最後の一枚が、破壊される。そして、今再び、雷と稲妻が衝突し、カッとあたりを眩いまでの光で包み込んだ。
『昨日午後十五時頃、通報を受けた警察官が、指名手配犯、輪倉彰容疑者を、殺人及び器物損壊の罪で逮捕しました。輪倉容疑者は一年前に、ショッピングモールの破壊工作によって合わせて百人以上の死傷者を出した召喚士であり、警察は全国指名手配を行い、捜査を続けてきました。逮捕当時、輪倉容疑者は魔力低下によって意識が衰弱しており、警察は回復を待って、事情を聴取する方針です。また、専門家によれば、輪倉容疑者が使役していたと思われるリゼルタ容疑者は、サイファーの反応から、すでに契約状態が切れているとのことで、警察はリゼルタ容疑者は消滅したものと考えて捜査を進めていく方針です』
「お帰り、レキナ、薙斗!!」
「奥に簡単だが休息用のベッドを用意してある。まずはゆっくり休むといいさ」
出迎えたリーシャと璃子の姿を見て、安心しきって倒れこんだのが、その日見た薙斗の最後の光景だった。そして、レキナもまた、同じような光景が最後に見たそれだった。

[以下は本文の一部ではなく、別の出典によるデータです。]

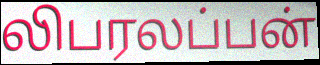
லிபரலப்பன்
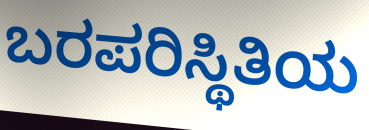
ಬರಪರಿಸ್ಥಿತಿಯ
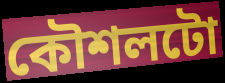
কৌশলটো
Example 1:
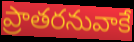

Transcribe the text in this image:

ప్రాతరనువాకే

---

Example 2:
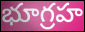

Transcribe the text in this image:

భూగ్రహ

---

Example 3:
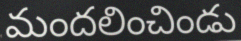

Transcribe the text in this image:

మందలించిండు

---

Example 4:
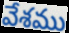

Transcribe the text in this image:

వేశము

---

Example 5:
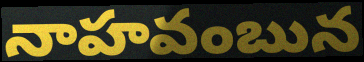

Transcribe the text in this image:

నాహవంబున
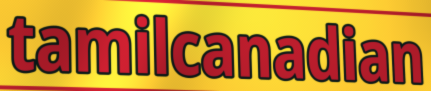
tamilcanadian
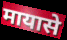
मायासे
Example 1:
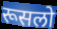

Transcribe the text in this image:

रूसलो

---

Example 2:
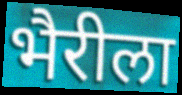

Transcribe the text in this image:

भैरीला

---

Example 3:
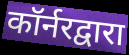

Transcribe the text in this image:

कॉर्नरद्वारा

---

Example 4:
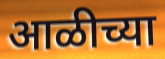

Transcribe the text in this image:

आळीच्या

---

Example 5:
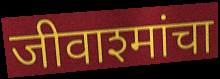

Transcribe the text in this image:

जीवाश्मांचा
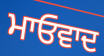
ਮਾਓਵਾਦ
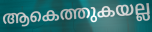
ആകെത്തുകയല്ല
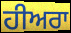
ਹੀਅਰਾ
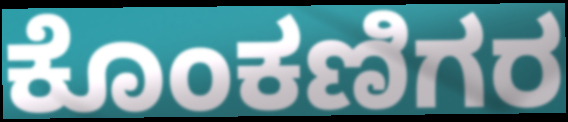
ಕೊಂಕಣಿಗರ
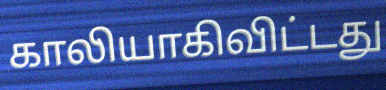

その日のうちに、輪倉は逮捕され、召喚士達にとって忌まわしき事件「フェアリー・インパクト」には一応の決着が着くこととなった。だが、まだ薙斗達には、一つ、確かめなければならないことがあった。ここまでの戦いで常にその裏で存在を醸し出し続けていた、魔力制御学研究所。そして、フェアリーに関して大きな権力を持っているはずであろう、旭川佳苗の真意を。
全ては、レキナが笑って過ごせる世界のために。
全ては、薙斗が優しくいられる世界のために。